[Dataset entries]
--

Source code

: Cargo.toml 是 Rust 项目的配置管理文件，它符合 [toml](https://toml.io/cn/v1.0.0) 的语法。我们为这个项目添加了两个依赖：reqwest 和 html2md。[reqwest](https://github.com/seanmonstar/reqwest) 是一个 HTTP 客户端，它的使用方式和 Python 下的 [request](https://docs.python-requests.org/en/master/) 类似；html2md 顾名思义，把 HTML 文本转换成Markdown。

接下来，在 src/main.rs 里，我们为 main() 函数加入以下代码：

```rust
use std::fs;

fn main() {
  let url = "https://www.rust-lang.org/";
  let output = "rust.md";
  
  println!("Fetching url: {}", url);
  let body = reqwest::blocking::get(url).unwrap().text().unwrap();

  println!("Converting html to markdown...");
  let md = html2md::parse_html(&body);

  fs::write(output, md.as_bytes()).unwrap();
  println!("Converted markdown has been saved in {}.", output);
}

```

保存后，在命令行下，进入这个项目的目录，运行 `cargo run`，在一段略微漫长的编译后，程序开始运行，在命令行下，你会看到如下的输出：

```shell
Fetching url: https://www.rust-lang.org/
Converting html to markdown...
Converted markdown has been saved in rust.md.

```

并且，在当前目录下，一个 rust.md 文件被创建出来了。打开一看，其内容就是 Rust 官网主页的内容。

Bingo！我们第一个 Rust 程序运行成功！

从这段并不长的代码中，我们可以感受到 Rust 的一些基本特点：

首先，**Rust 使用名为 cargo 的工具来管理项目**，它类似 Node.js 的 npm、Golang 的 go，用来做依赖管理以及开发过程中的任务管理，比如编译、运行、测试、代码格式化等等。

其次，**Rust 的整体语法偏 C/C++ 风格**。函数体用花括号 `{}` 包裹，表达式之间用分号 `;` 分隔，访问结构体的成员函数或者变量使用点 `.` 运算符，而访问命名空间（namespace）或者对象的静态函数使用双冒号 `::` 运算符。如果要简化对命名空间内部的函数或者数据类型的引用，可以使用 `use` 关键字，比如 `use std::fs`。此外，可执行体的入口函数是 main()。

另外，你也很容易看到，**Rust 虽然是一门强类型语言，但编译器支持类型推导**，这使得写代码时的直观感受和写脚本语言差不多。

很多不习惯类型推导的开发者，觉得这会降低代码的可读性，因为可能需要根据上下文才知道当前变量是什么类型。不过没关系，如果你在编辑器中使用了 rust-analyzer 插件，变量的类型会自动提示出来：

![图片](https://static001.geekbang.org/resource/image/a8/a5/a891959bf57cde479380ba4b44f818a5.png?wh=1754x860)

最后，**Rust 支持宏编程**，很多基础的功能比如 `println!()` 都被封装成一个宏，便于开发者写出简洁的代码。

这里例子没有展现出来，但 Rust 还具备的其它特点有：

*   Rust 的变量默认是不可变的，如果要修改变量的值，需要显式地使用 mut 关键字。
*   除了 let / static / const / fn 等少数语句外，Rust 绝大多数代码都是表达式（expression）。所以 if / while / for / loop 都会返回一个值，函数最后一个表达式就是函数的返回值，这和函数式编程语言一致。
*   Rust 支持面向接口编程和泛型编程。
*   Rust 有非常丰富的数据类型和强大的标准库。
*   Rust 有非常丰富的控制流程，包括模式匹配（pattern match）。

--

- Problem -
If a line in the data holds the string "reqwest", copy that line.

- Final answer -
: Cargo.toml 是 Rust 项目的配置管理文件，它符合 [toml](https://toml.io/cn/v1.0.0) 的语法。我们为这个项目添加了两个依赖：reqwest 和 html2md。[reqwest](https://github.com/seanmonstar/reqwest) 是一个 HTTP 客户端，它的使用方式和 Python 下的 [request](https://docs.python-requests.org/en/master/) 类似；html2md 顾名思义，把 HTML 文本转换成Markdown。
  let body = reqwest::blocking::get(url).unwrap().text().unwrap();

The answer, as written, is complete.